January 19, 2018
As HR consultants who investigate sexual harassment claims, we hear real-life statements such as the following regularly:
The woman began her interview with, “We were traveling on a two-day business trip. On our first night out, he asked me to join him for dinner. I said no, but he said it would be important for our ‘jiving’ together the next day to get to know each other. At dinner, he poured me a glass of wine, and then asked me, ‘Have you ever cheated on your husband?’”
The alleged harasser acknowledged the dinner but couldn’t remember their conversation. When asked why he might have asked her about “cheating,” he said, “It would have just been an effort to make conversation. I can’t help how she took it.”
In situations like these, what can the alleged victim and the alleged harasser expect from a sexual harassment investigation? Here’s what you need to know about the process:
The purpose of the investigation is to gather facts and apply them it to the applicable law or workplace rules. The investigation will focus on the, who, what, when, where, and why of the alleged incident(s), and the investigator will seek to answer these questions:
Remember that investigators dig for facts, not opinions. The ancillary details are important because verification of these details adds veracity to the interviewee’s version of events. In contrast, fuzzy and vague responses cause investigators to wonder if the person is worried that he or she might be pinned down and caught with inconsistencies. This can lead the investigator to question the veracity of the interviewee.

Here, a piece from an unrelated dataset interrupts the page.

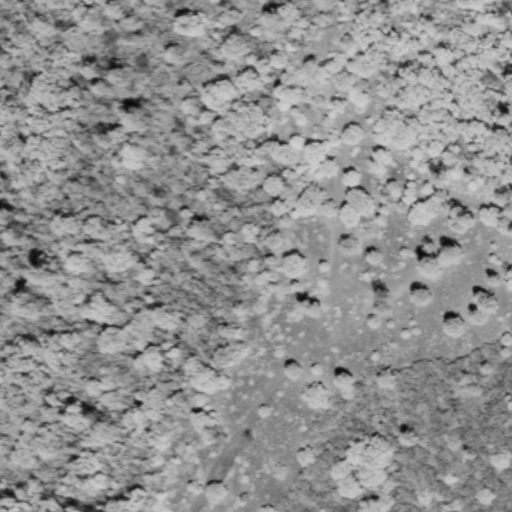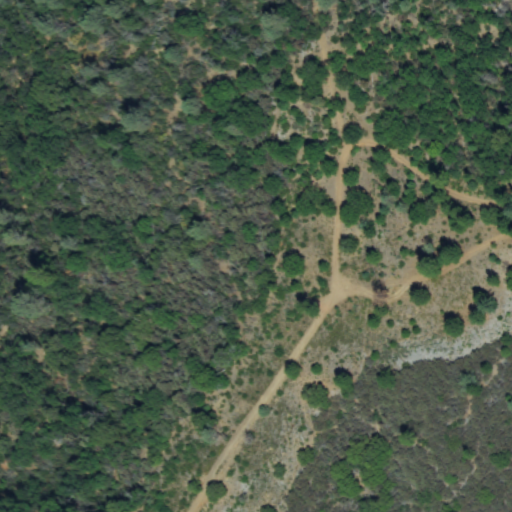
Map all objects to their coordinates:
road: (334, 261)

Investigators normally present the alleged harasser with each of the allegations posed by the accuser. This approach narrows down the points of contention and the scope of the investigation. However, investigators may take a different approach based on the facts and circumstances of the matter under investigation. For example, they may gather as much information as possible before talking to the principal parties and witnesses. Knowledge is a powerful tool, and it’s difficult for people to fudge the facts when the investigator has a great deal of information before any conversations start.
If you have either made serious allegations or face them, don’t be surprised if a decision is made to remove you or the other party from your workplace and eliminate your access to the company’s electronic records. The employer takes this step to minimize the risk of problem encounters between the parties, but also to support the integrity of the investigation by protecting documentary evidence and reducing the potential for influence of potential witnesses.
If you’re the alleged harasser, you may wonder if you need an attorney. The answer is that your own attorney protects you, while the company attorney protects your employer. Do you need one? If your and the employer’s interests diverge, yes.
Whether you’re the alleged harasser or the individual who’s brought the allegations, tell the truth. Some alleged harassers deny everything, thinking this keeps them safe. But if they have done something wrong, denial places them at greater risk because being untruthful with the employer’s investigator could provide a separate basis for disciplinary action.
Let’s assume you’ve made advances to a subordinate, thinking she would welcome them. Once you know she doesn’t, you regret making them. You’ve also made comments to co-workers that in hindsight you realize were inappropriate. You won’t repeat this mistake.
If tell the investigator the truth, he or she will likely tell your CEO you made mistakes you regret and won’t repeat. The ultimate goal of sex harassment legislation is to make the workplace right, and the immediate goal is that the improper behavior be recognized and corrected.
While egregious behavior merits severe punishment, an alleged harasser who has committed lesser offenses and now realizes his or her behavior was wrong, apologizes for it, and vows never to do it again may be given a written reprimand or a three-day suspension.
Contrast that with the alleged harasser who denies he or she did anything inappropriate, while the evidence, including interviews with others and documentation such as texts or emails, shows otherwise. In this case, you leave the CEO no choice but to fire you, based on the suspicion that you either don’t or won’t “get it.” Someone who can’t acknowledge inappropriate behavior is likely to repeat it.
Alleged victims also need to tell the truth. Some embellish their stories, hoping to make a stronger case. The problem: they don’t project authenticity, and their exaggerations undercut everything else they say.
So, what happened to the two individuals in the situation that opened this article? Although the alleged harasser tried to slam the alleged victim by saying he “couldn’t help how she took it,” he realized that his response to the investigator’s question about why he had asked about “cheating” revealed more than he intended. It was not an appropriate topic of conversation to begin with. His ability to project innocence went downhill from there.